Report each line below that contains the string "bottom".
* BEGIN Material for this task *
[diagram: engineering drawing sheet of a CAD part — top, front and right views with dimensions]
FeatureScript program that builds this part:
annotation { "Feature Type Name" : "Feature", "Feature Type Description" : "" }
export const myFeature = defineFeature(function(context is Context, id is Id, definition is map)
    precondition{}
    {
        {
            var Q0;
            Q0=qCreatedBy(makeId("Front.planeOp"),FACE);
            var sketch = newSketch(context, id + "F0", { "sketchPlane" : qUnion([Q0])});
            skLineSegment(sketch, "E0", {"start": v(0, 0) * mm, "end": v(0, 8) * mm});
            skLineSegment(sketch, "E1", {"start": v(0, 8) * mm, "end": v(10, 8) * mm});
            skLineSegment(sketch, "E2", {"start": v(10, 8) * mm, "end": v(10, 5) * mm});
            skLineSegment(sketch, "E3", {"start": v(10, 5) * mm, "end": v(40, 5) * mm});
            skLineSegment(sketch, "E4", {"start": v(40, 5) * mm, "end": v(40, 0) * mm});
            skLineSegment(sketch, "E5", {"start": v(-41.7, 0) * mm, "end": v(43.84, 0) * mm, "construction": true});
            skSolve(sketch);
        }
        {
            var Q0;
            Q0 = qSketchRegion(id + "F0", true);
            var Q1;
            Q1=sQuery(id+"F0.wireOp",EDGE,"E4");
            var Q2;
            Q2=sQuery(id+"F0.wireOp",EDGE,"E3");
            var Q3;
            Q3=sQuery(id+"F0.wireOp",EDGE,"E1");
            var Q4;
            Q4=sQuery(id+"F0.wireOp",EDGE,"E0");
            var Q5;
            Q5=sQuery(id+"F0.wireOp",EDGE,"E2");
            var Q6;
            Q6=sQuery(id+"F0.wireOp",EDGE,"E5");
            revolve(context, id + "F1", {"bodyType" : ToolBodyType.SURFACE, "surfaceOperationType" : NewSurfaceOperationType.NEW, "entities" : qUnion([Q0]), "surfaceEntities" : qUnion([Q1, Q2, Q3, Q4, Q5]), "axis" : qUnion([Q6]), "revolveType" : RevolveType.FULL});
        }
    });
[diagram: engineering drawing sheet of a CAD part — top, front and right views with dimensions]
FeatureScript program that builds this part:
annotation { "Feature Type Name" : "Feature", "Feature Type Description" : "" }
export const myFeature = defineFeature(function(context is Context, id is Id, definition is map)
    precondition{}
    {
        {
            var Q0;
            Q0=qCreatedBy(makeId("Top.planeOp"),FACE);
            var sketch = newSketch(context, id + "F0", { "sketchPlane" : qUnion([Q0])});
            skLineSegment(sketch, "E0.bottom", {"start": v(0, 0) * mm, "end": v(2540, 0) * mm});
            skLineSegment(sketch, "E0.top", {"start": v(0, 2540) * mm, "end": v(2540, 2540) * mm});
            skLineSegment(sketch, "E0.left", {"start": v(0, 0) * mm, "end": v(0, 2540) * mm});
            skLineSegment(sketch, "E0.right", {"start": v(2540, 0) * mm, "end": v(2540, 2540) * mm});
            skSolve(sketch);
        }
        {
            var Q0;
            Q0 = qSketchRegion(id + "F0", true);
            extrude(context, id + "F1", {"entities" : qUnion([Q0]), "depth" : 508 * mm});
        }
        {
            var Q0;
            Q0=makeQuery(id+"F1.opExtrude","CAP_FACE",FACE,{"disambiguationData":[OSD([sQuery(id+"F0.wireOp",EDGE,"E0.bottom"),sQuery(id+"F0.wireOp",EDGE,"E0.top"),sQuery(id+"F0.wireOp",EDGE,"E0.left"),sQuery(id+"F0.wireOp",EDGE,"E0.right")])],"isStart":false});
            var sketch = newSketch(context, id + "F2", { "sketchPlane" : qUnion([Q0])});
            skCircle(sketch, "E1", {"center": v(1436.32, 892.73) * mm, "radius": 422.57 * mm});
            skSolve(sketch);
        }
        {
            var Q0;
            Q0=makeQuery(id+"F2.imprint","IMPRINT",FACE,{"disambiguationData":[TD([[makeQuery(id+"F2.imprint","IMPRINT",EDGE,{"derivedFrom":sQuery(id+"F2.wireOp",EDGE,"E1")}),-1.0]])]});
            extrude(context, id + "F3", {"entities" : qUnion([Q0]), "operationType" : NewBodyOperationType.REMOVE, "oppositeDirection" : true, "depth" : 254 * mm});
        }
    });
* END Material for this task *
* **Written solution**:
            skLineSegment(sketch, "E0.bottom", {"start": v(0, 0) * mm, "end": v(2540, 0) * mm});
            Q0=makeQuery(id+"F1.opExtrude","CAP_FACE",FACE,{"disambiguationData":[OSD([sQuery(id+"F0.wireOp",EDGE,"E0.bottom"),sQuery(id+"F0.wireOp",EDGE,"E0.top"),sQuery(id+"F0.wireOp",EDGE,"E0.left"),sQuery(id+"F0.wireOp",EDGE,"E0.right")])],"isStart":false});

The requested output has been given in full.